“I almost feel rich,” said Yeni, 26, speaking from her dilapidated two-bedroom apartment in Havana’s Vedado District.
Her surroundings are not those of a wealthy woman. The home she shares with an infant cousin and two aunts was built in the 1940s. It has no hot water and has not been renovated in 70 years — but it is hers. And from Thursday, she will be able to sell it.
Shortly after the Cuban revolution brought former Cuban president Fidel Castro to power in 1959, all homes effectively became the property of the state. Cubans who remained in the country were given the right to live in the homes they occupied and pass them on to friends or relatives. They were also permitted to swap houses. However, selling or buying was prohibited.
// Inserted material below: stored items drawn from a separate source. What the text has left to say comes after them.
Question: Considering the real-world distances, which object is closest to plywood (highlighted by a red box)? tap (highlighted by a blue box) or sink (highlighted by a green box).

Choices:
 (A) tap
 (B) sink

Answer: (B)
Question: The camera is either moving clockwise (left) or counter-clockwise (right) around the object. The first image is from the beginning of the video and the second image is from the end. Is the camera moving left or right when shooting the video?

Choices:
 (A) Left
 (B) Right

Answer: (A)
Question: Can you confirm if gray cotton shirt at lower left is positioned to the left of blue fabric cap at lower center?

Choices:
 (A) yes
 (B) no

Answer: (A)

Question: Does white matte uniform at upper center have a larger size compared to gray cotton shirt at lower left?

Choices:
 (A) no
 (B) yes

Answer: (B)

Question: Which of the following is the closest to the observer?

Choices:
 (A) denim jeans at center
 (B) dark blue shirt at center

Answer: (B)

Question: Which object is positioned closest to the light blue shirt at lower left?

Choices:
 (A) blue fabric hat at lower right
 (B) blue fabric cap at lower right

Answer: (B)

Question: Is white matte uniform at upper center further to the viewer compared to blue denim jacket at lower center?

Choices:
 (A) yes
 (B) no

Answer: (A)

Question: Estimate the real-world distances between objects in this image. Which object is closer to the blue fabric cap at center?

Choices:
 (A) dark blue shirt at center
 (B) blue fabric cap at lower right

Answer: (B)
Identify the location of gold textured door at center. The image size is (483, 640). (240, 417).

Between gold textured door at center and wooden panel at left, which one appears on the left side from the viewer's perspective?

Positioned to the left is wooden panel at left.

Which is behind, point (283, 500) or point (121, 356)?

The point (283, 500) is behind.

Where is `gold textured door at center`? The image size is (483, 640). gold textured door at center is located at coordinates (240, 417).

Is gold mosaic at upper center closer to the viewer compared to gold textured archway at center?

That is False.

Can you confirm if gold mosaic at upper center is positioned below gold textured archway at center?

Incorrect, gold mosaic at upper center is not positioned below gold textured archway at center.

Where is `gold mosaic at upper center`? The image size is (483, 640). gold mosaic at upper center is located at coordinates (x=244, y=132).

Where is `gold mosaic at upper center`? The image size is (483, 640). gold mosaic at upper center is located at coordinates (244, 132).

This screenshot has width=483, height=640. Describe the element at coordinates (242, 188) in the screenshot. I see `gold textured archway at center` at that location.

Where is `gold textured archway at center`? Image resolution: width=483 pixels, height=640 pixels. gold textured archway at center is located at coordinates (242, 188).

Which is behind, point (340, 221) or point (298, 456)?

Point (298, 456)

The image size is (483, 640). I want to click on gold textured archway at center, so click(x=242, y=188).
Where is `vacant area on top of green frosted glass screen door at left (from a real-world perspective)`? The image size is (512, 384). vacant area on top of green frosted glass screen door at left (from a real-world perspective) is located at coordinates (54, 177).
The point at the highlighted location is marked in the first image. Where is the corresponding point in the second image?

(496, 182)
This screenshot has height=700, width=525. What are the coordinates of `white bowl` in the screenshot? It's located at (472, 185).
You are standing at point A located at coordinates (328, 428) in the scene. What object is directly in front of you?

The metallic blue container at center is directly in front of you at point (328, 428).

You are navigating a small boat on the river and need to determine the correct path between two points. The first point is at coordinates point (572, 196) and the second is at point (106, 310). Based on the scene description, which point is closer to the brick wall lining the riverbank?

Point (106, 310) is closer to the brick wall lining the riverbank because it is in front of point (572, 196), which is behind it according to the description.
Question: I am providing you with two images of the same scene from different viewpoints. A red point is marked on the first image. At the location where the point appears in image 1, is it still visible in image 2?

That changed last week, when the Cuban government announced an “amendment” to the existing law, creating a legal property market.
It is part of a process that has been slowly unfolding since 2006, when Castro was forced by illness to hand over power to his brother, Cuban President Raul Castro, after 47 years in power. The younger Castro, who turned 80 in June, has emerged as far less dogmatic than Fidel. He vowed, on taking office, to make “structural changes” to the way Cuba was run. At first, those changes appeared minuscule; Cubans were permitted to have their own mobile phone contracts and stay in tourist hotels.
However, in the past 18 months, the scale of the reforms has increased. Last month, in a bid to increase productivity, it was announced that private farmers would be allowed to lease up to 67 hectares of land..
Raul Castro has also vowed to reduce the number of people on the state payroll by 20 percent and boost self-employment.